This week, we’re going to talk about some ESSENTIAL spring maintenance for you to take care of around the house. That’s right, I said essential, which means time to start nagging. If there is any pushback, just tell them “Geoff said you have to do it, so hurry up”. I’ll happily take the blame 😉. Besides, you’ll really feel bad if you have to call us in to take care of something that happened because you didn’t do your spring maintenance in the first place!
1. Test Your Sump Pump
I know, I know, I’ve nagged you about this countless times. Still, we get panicked calls from homeowners whose sump pumps aren’t working and are about 5 minutes away from bailing water out of their basements. The sump pump is what removes that groundwater during snow melts, heavy rains, etc. and is an essential part of most homes (if you don’t have one and don’t have water issues in the basement, consider yourself lucky!). As you know, spring and summer are the times we most need these to be working!
The best way to check your sump pump is to fill is up with buckets of water, or water from a hose. Once the water level reaches a certain height, it will be pumped out of the house and away from the foundation. If nothing happens, or you just hear a buzzing but there is no water movement, it’s likely that your sump pump has reached the end of it’s life and needs replacing. Typically, this happens every 10 years or so.
Bonus tip: If you have a battery powered backup pump, unplug the primary pump and follow the same steps as above, but to the level of the float of the backup pump. This will simulate the event where your primary pump has failed and you are now relying on the backup to do the job for you. If the backup works, great! If not, it could mean a number of things, but most likely that you need a new battery.

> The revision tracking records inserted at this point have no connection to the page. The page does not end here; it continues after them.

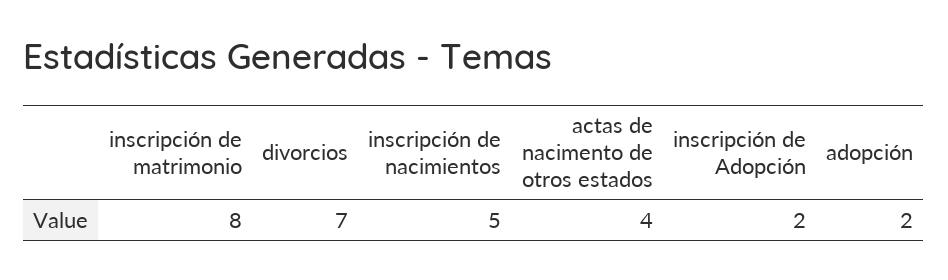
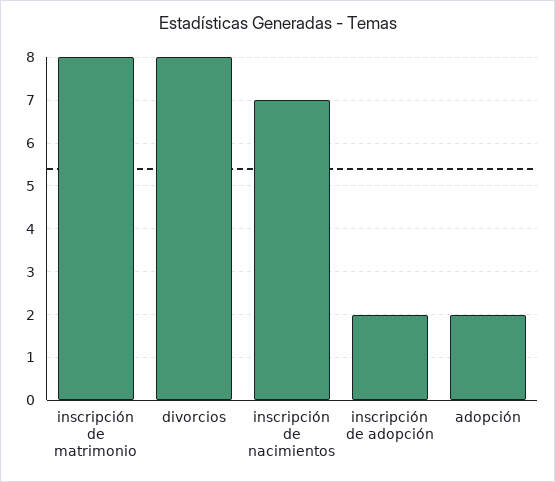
  {
    "inscripción de matrimonio": 8,
-   "divorcios": 7,
+   "divorcios": 8,
-   "inscripción de nacimientos": 5,
+   "inscripción de nacimientos": 7,
-   "actas de nacimento de otros estados": 4,
    "inscripción de Adopción": 2,
    "adopción": 2
  }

2. Open the Outdoor Water and Check for Leaks
Opening the water to the hose in the spring can be an eventful thing if a pipe has frozen over the winter. One second you’re ready to start gardening, the next you’re calling me because there’s water all over your basement! Once you’ve opened the water to the outside, stay down in the basement for a few minutes and monitor to make sure there hasn’t been any burst pipes. Also, make sure to check the interior valve for slow leaks. I’ve heard of customers opening the water, going upstairs, and not coming down again until hours later to find a flooded basement. Don’t be that person!
3. Inspect Supply Lines to All Fixtures and Appliances
The supply lines that attach the different fixtures and appliances in your homes to the shut off valves that control them should be replaced every 7-10 years. Now, I know none of you do that, so do me the favour of at least taking a look at them. Every fixture and appliance in your house has these supply lines, with the exception of showers or baths. That means sinks, toilets, dishwashers, laundry machines, you name it. Have a look at the supply lines and check for cracking, peeling, or any other type of aging. If you want to be really proactive, either go through the house yourself to replace them or feel free to call us to take care of it for you. This is another thing that when they burst, create huge amounts of damage very quickly!
4. Pour a Gallon of Water Down your Floor Drains
The floor drains in your basement all have what are called “P-Traps”, similar to that U-shaped pipe you find under your sinks. As you all know, water evaporates over time. When the water evaporates in these rarely used floor drains, it allows sewer gases to come up and enter the home. Simply take a one-gallon bucket and pour the entire contents down the drain. This will “re-seal” the trap and stop any sewer gases from coming into your basement. In theory, there should be something called a “trap seal primer” that keeps these drains full for you, but 99% of older homes won’t have it, so it’s up to you!
5. Clean your Backwater Valve
I know its gross, but its necessary. So, time to get your longest set of rubber gloves and get in there. Backwater valves need annual maintenance to remove any debris and ensure that flapper is working properly. You’ve gone and spent thousands on installing one to prevent flooding in your home, so take the 5 minutes every year and do the maintenance! To do this, simply remove the cover and unscrew the cap. Reach down and remove any sitting debris that is on/around the yellow flapper. Also, lift the flapper to make sure there isn’t any resistance and that it will work in an emergency.